Another hospital — this time in Alabama — is being called out for suing individuals who do not pay their healthcare bills, and patients are accusing the facility of not being empathetic enough in deploying their charity care options.
Jackson Hospital in Montgomery, Ala., filed 1,032 lawsuits last year — the most of any non-profit hospital in the state, according to the report. In some cases, the hospital sued for unpaid debts as low as $150. Other hospitals in the state are more willing to work out payment plans with patients than Jackson, according to former patients of the facilities.
The process of shaming hospitals for suing individuals with unpaid debts is becoming a more and more popular. To date, hospitals in Virginia, Oklahoma, New York, Tennessee, and Maryland have all been accused of being too aggressive with their collection efforts. By comparison to the number of suits filed by Jackson Hospital, the Washington Post reported last year that the University of Virginia Health System has filed more than 36,000 lawsuits in the past six years against individuals with unpaid debts.

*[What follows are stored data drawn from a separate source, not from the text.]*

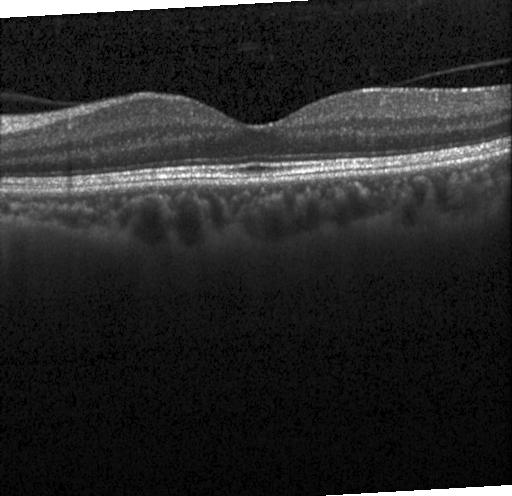
Spectral-domain optical coherence tomography; retinal OCT B-scan — This B-scan demonstrates no choroidal neovascularization, no diabetic macular edema, and no drusen.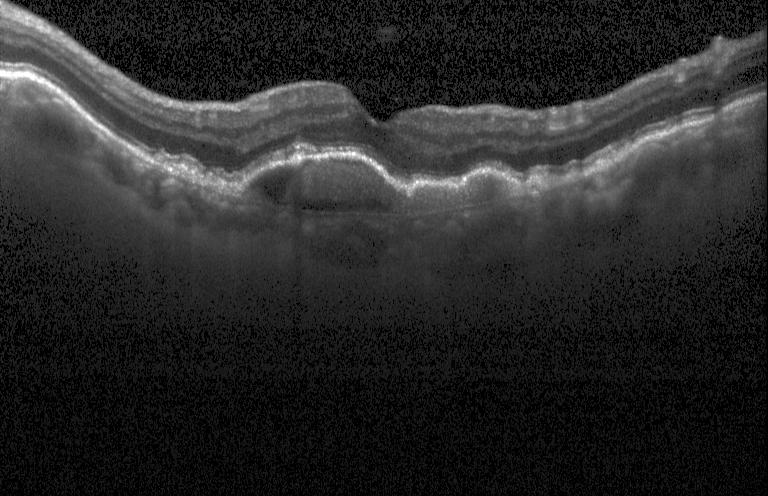 OCT line scan.
Impression: multiple drusen.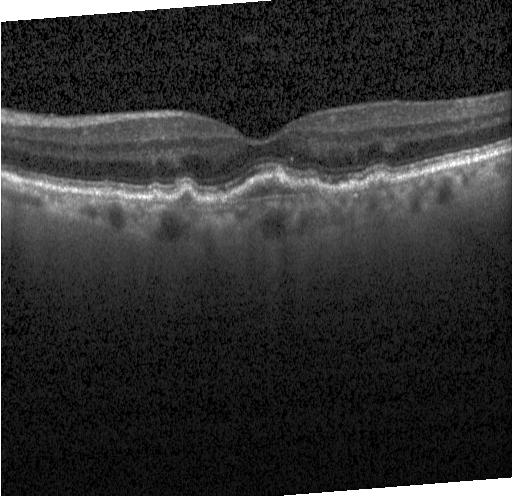
Acquired on a Heidelberg Spectralis, OCT B-scan, SD-OCT, macular scan.
Impression: a choroidal neovascular membrane.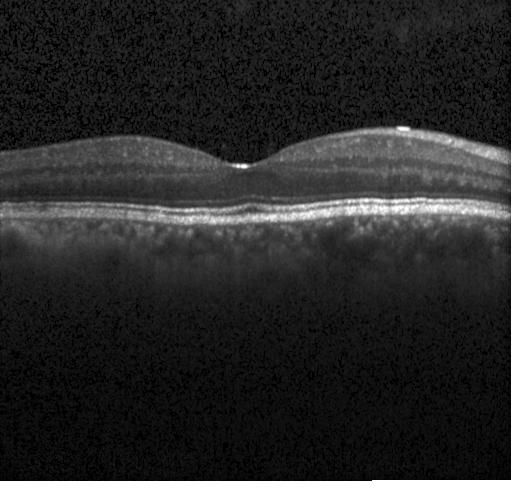
Macular scan · OCT B-scan · instrument: Heidelberg Spectralis.
Finding: neither choroidal neovascularization, diabetic macular edema, nor drusen.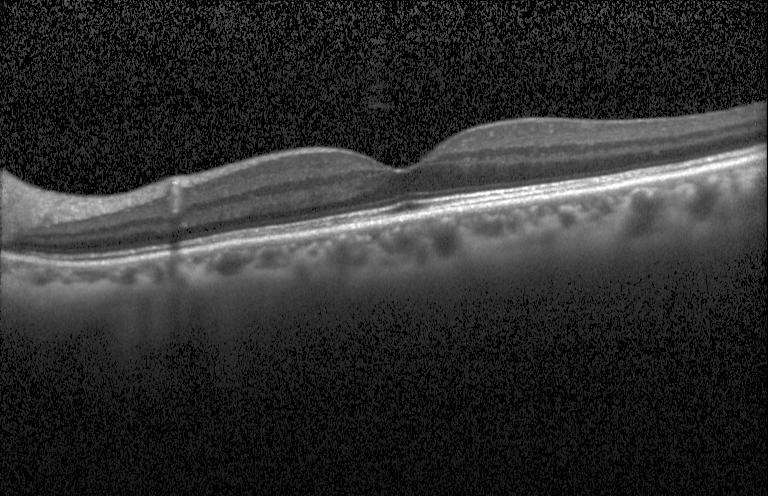
OCT B-scan showing no evidence of CNV, DME, or drusen.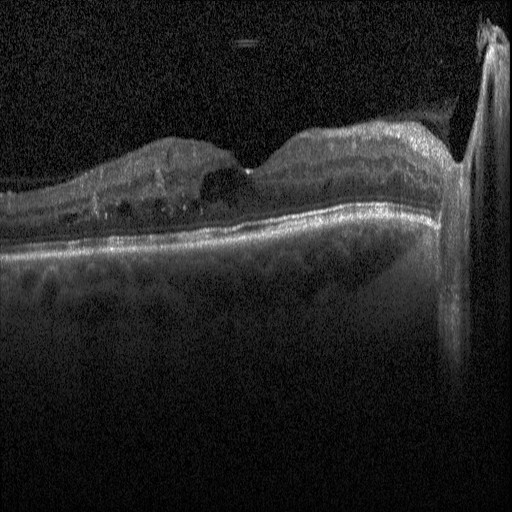 Acquired on a Heidelberg Spectralis, retinal OCT B-scan, horizontal scan through the fovea
OCT finding: diabetic macular edema.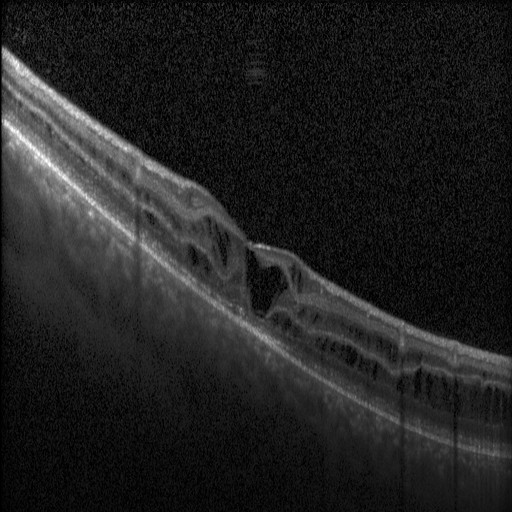 Retinal OCT B-scan.
Diagnosis: DME.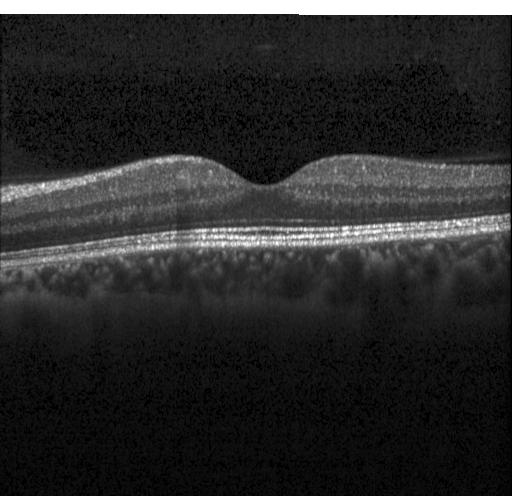

OCT B-scan showing no CNV, DME, or drusen.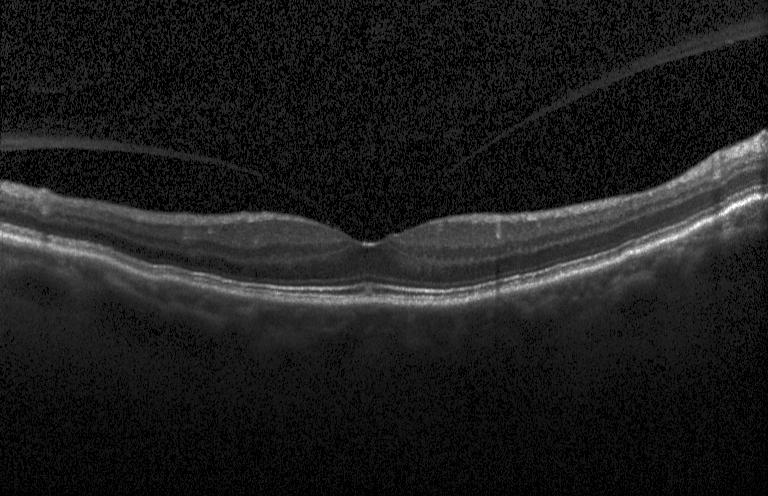
Optical coherence tomography B-scan
Diagnosis: no CNV, DME, or drusen.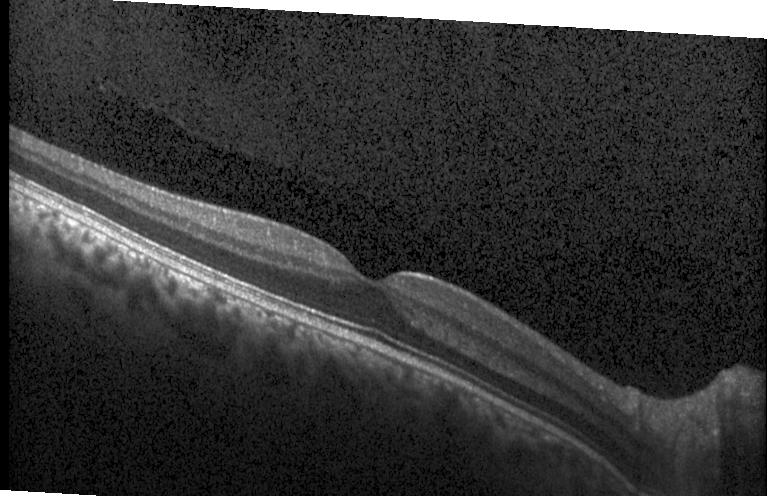
Diagnosis: no evidence of choroidal neovascularization, diabetic macular edema, or drusen.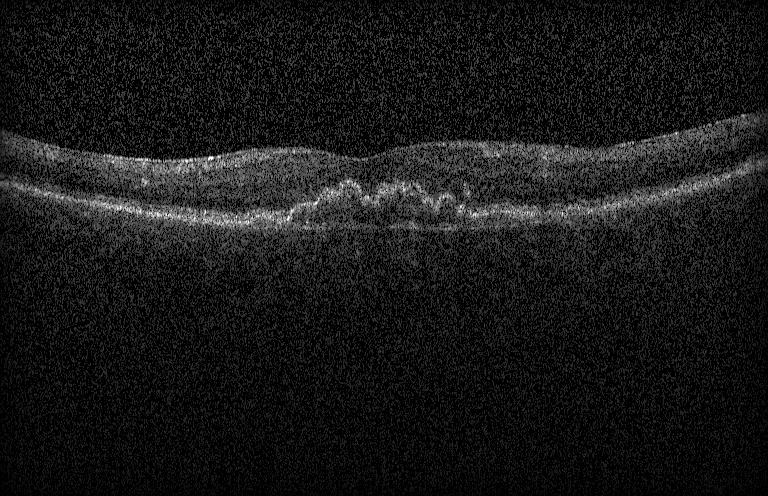
Macular OCT: a choroidal neovascular membrane.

In many cases, the hospitals have announced changes to their collection policies, going as far as deciding not to file lawsuits when individuals do not pay their unpaid healthcare bills.
Donald Williamson, the president of the Alabama Hospital Association noted that 75% of the facilities in his state operate at a loss at a time when they are handing out half-a-billion dollars in charity care every year. Hospitals “can’t survive without being paid for their services.”